Sunday, January 8, 2012

The ideal app for an ideal gas

I recently came across a very cool app called Atoms in Motion ($2.99).  With this app you can perform molecular dynamics simulations of He, Ne, Ar, and Kr (and mixtures thereof) at different temperatures, volumes, and number of atoms.

It is effortless to set up a simulation and change the conditions: swipe to change T (or shake the iPad!) and pinch to change V.  You can also flick an atom and, frankly, the most fun is to build a few clusters at 1 K and then move an atom carefully in position and flick it at a cluster! Something I have dubbed "atomic billiards".

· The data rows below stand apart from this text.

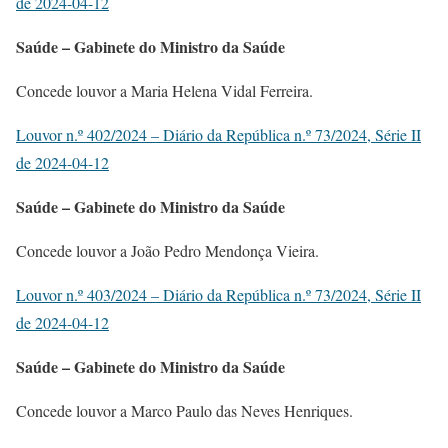
de 2024-04-12
Saúde – Gabinete do Ministro da Saúde
Concede louvor a Maria Helena Vidal Ferreira.
Louvor n.º 402/2024 – Diário da República n.º 73/2024, Série II
de 2024-04-12
Saúde – Gabinete do Ministro da Saúde
Concede louvor a João Pedro Mendonça Vieira.
Louvor n.º 403/2024 – Diário da República n.º 73/2024, Série II
de 2024-04-12
Saúde – Gabinete do Ministro da Saúde
Concede louvor a Marco Paulo das Neves Henriques.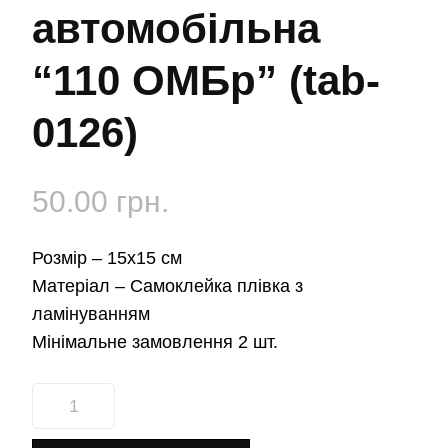
автомобільна
“110 ОМБр” (tab-
0126)
50.00
грн.
Розмір –
15х15 см
Матеріал –
Самоклейка плівка з
ламінуванням
Мінімальне замовлення 2 шт.
Наліпка
автомобільна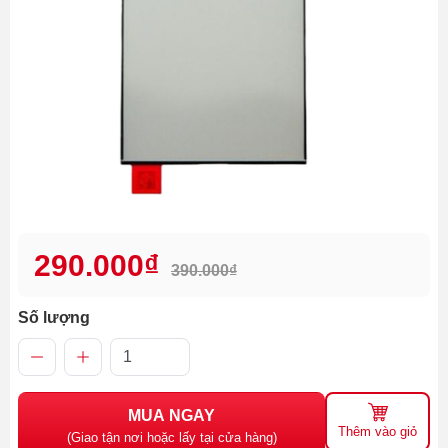
290.000₫
390.000₫
Số lượng
MUA NGAY
Thêm vào giỏ
(Giao tận nơi hoặc lấy tại cửa hàng)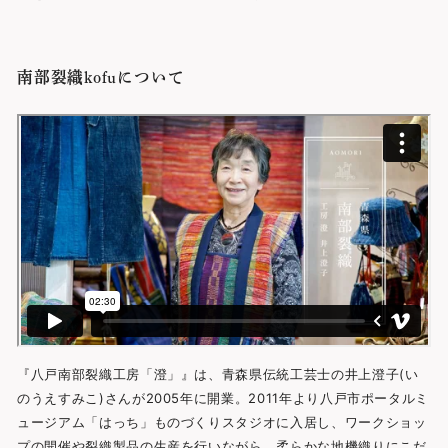
南部裂織kofuについて
『八戸南部裂織工房「澄」』は、青森県伝統工芸士の井上澄子(い
のうえすみこ)さんが2005年に開業。2011年より八戸市ポータルミ
ュージアム「はっち」ものづくりスタジオに入居し、ワークショッ
プの開催や裂織製品の生産を行いながら、柔らかな地機織りにこだ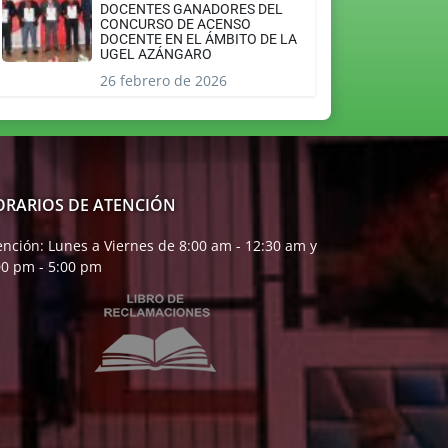
DOCENTES GANADORES DEL
CONCURSO DE ACENSO
DOCENTE EN EL ÁMBITO DE LA
UGEL AZÁNGARO
26 febrero de 2026
ORARIOS DE ATENCIÓN
ención: Lunes a Viernes de 8:00 am - 12:30 am y
00 pm - 5:00 pm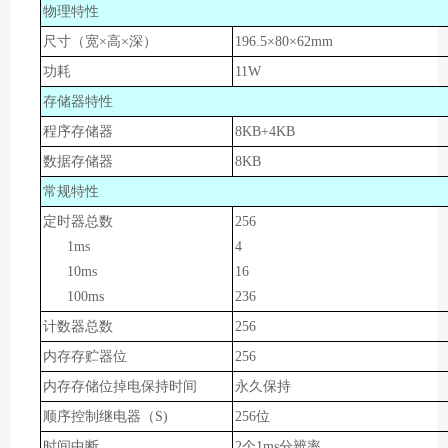
物理特性
尺寸（宽×高×深）
1
96.5
×80×62mm
功耗
11
W
存储器特性
程序存储器
8KB+4KB
数据存储器
8KB
常规特性
定时器总数
256
1ms
4
10ms
16
100ms
236
计数器总数
256
内存存贮器位
256
内存存储位掉电保持时间
永久保持
顺序控制继电器（S)
256位
时间中断
2个1ms分辨率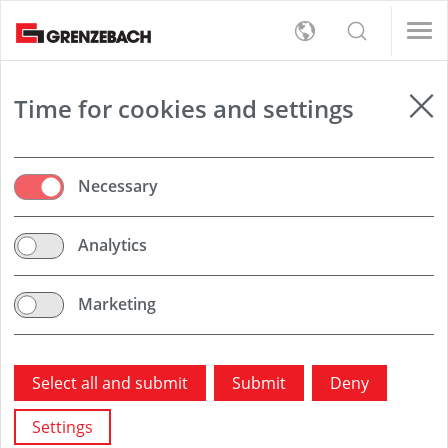
s
女/天)
女/天)
English
s
rt
Detection
女/天)
Deutsch
女/天)
员（男/女/日）
员（男/女/日）
er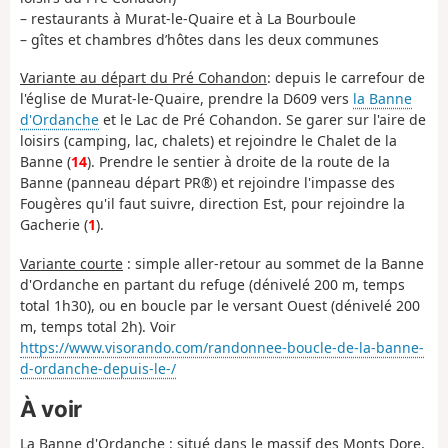
– restaurants à Murat-le-Quaire et à La Bourboule
– gîtes et chambres d’hôtes dans les deux communes
Variante au départ du Pré Cohandon
: depuis le carrefour de
l'église de Murat-le-Quaire, prendre la D609 vers
la Banne
d'Ordanche
et le Lac de Pré Cohandon. Se garer sur l'aire de
loisirs (camping, lac, chalets) et rejoindre le Chalet de la
Banne (
14
). Prendre le sentier à droite de la route de la
Banne (panneau départ PR®) et rejoindre l'impasse des
Fougères qu'il faut suivre, direction Est, pour rejoindre la
Gacherie (
1
).
Variante courte
: simple aller-retour au sommet de la Banne
d'Ordanche en partant du refuge (dénivelé 200 m, temps
total 1h30), ou en boucle par le versant Ouest (dénivelé 200
m, temps total 2h). Voir
https://www.visorando.com/randonnee-boucle-de-la-banne-
d-ordanche-depuis-le-/
À voir
La Banne d'Ordanche
: situé dans le massif des Monts Dore,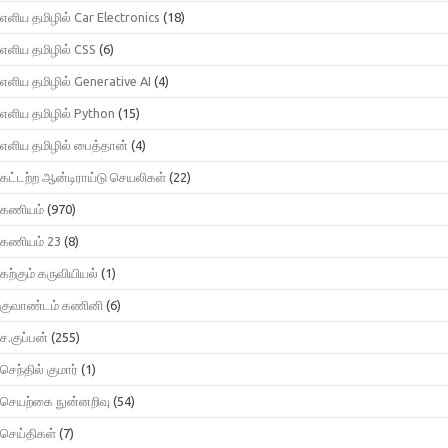
எளிய தமிழில் Car Electronics
(18)
எளிய தமிழில் CSS
(6)
எளிய தமிழில் Generative AI
(4)
எளிய தமிழில் Python
(15)
எளிய தமிழில் பைத்தான்
(4)
கட்டற்ற ஆன்டிராய்டு செயலிகள்
(22)
கணியம்
(970)
கணியம் 23
(8)
கற்கும் கருவியியல்
(1)
குவாண்டம் கணினி
(6)
ச.குப்பன்
(255)
செந்தில் குமார்
(1)
செயற்கை நுன்னறிவு
(54)
செய்திகள்
(7)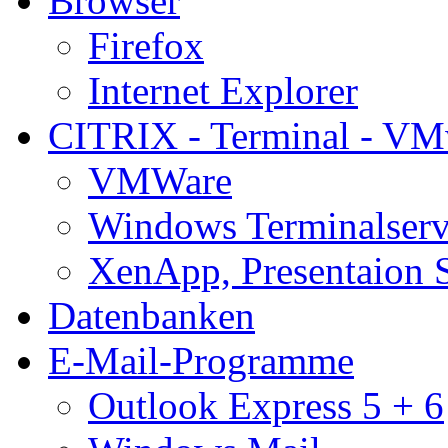
Browser
Firefox
Internet Explorer
CITRIX - Terminal - VM
VMWare
Windows Terminalserv
XenApp, Presentaion 
Datenbanken
E-Mail-Programme
Outlook Express 5 + 6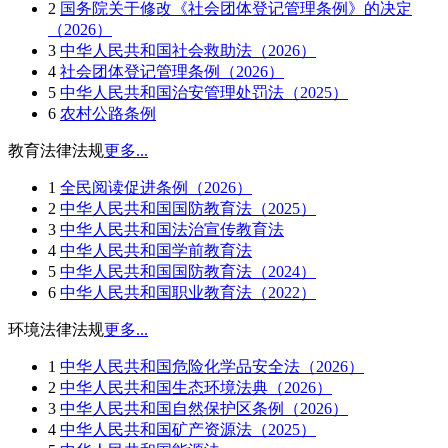
2
国务院关于修改《社会团体登记管理条例》的决定
（2026）
3
中华人民共和国社会救助法（2026）
4
社会团体登记管理条例（2026）
5
中华人民共和国治安管理处罚法（2025）
6
农村公路条例
教育法律法规
更多...
1
全民阅读促进条例（2026）
2
中华人民共和国国防教育法（2025）
3
中华人民共和国法治宣传教育法
4
中华人民共和国学前教育法
5
中华人民共和国国防教育法（2024）
6
中华人民共和国职业教育法（2022）
环境法律法规
更多...
1
中华人民共和国危险化学品安全法（2026）
2
中华人民共和国生态环境法典（2026）
3
中华人民共和国自然保护区条例（2026）
4
中华人民共和国矿产资源法（2025）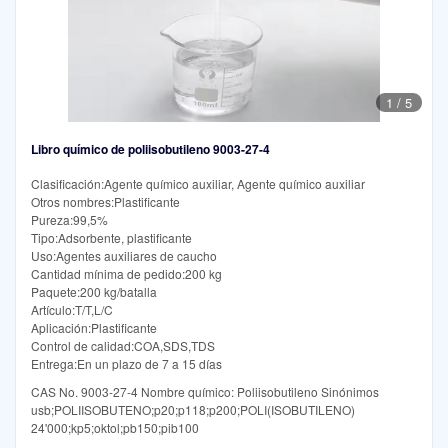
1
/
5
Libro químico de poliisobutileno 9003-27-4
Clasificación:Agente químico auxiliar, Agente químico auxiliar
Otros nombres:Plastificante
Pureza:99,5%
Tipo:Adsorbente, plastificante
Uso:Agentes auxiliares de caucho
Cantidad mínima de pedido:200 kg
Paquete:200 kg/batalla
Artículo:T/T,L/C
Aplicación:Plastificante
Control de calidad:COA,SDS,TDS
Entrega:En un plazo de 7 a 15 días
CAS No. 9003-27-4 Nombre químico: Poliisobutileno Sinónimos
usb;POLIISOBUTENO;p20;p118;p200;POLI(ISOBUTILENO)
24'000;kp5;oktol;pb150;pib100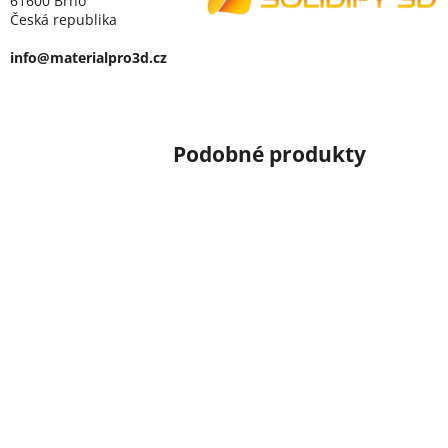
61600 Brno
Česká republika
info@materialpro3d.cz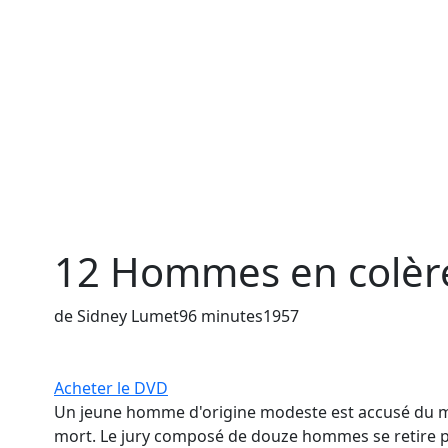
12 Hommes en colèr
de Sidney Lumet
96 minutes
1957
Acheter le DVD
Un jeune homme d'origine modeste est accusé du me
mort. Le jury composé de douze hommes se retire 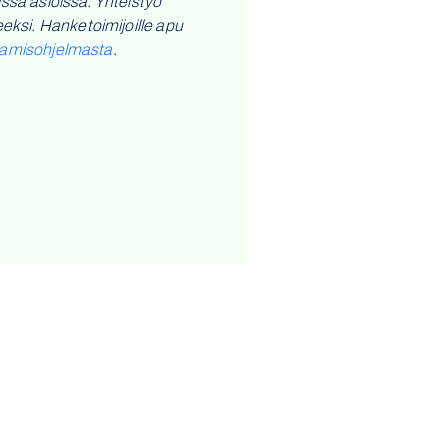
ssä asioissa. Yhteistyö
ksi. Hanketoimijoille apu
tamisohjelmasta
.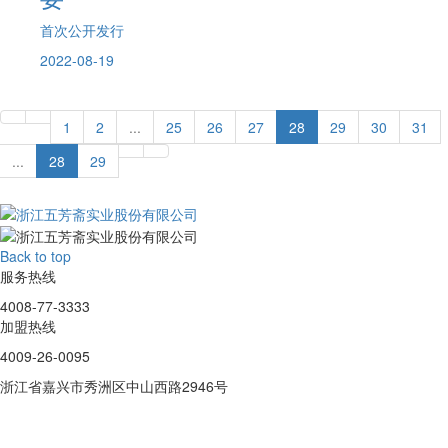
首次公开发行
2022-08-19
1
2
...
25
26
27
28
29
30
31
...
28
29
Back to top
服务热线
4008-77-3333
加盟热线
4009-26-0095
浙江省嘉兴市秀洲区中山西路2946号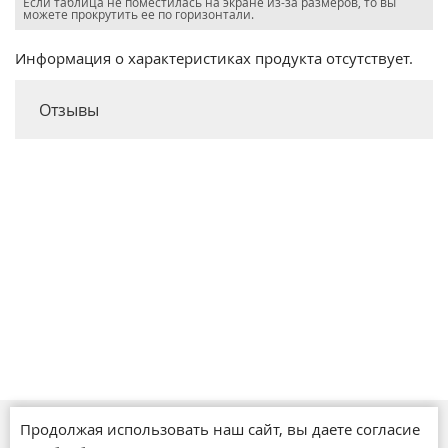
Если таблица не поместилась на экране из-за размеров, то вы
можете прокрутить ее по горизонтали.
Информация о характеристиках продукта отсутствует.
Отзывы
Продолжая использовать наш сайт, вы даете согласие
Магазины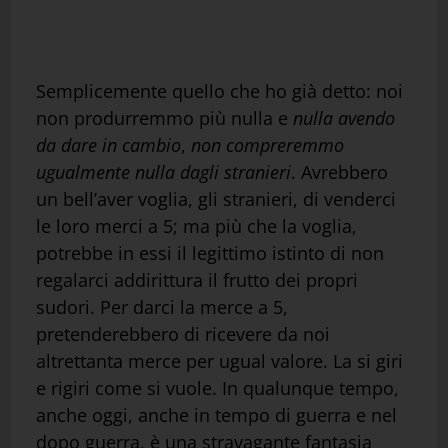
Semplicemente quello che ho già detto: noi
non produrremmo più nulla e
nulla avendo
da dare in cambio
,
non compreremmo
ugualmente nulla dagli stranieri
. Avrebbero
un bell’aver voglia, gli stranieri, di venderci
le loro merci a 5; ma più che la voglia,
potrebbe in essi il legittimo istinto di non
regalarci addirittura il frutto dei propri
sudori. Per darci la merce a 5,
pretenderebbero di ricevere da noi
altrettanta merce per ugual valore. La si giri
e rigiri come si vuole. In qualunque tempo,
anche oggi, anche in tempo di guerra e nel
dopo guerra, è una stravagante fantasia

Since not every student has an iPad (yet), the main teaching-use will probably be in lecture, projection the simulation on using a VGA adapter (hint: simulations make for great peer instruction questions).  Because it is based on real simulations, and not pre-recorded movies, the app is very versatile and can be used to demonstrate very simple things like solids, liquids, and gases or an atomic view of temperature or relatively complex things like defects in solids and deviations from ideal gas behavior (using the plotting tool). 

However, the ideal use of this app would really be self-guided discovery.  Most features are very intuitive (the plotting tool takes some practice) and I'd love to see what a class of 10-year olds iPad users would get out of this. Side note: it would really have been great if the iPad could vibrate and the pressure could be linked to the vibration.

Another strength of this app is the quality of documentation and extra information available in the app and on the top bar of the website.  I'm particularly impressed by the animated figure on "how big is an atom", which reminded me of the orders-of-ten approach.  I would be lovely to see a similar explanation of the nano-second.

Disclaimer: I was made aware of this app by the developer, but I bought my own copy, and was not asked to write a review on the blog.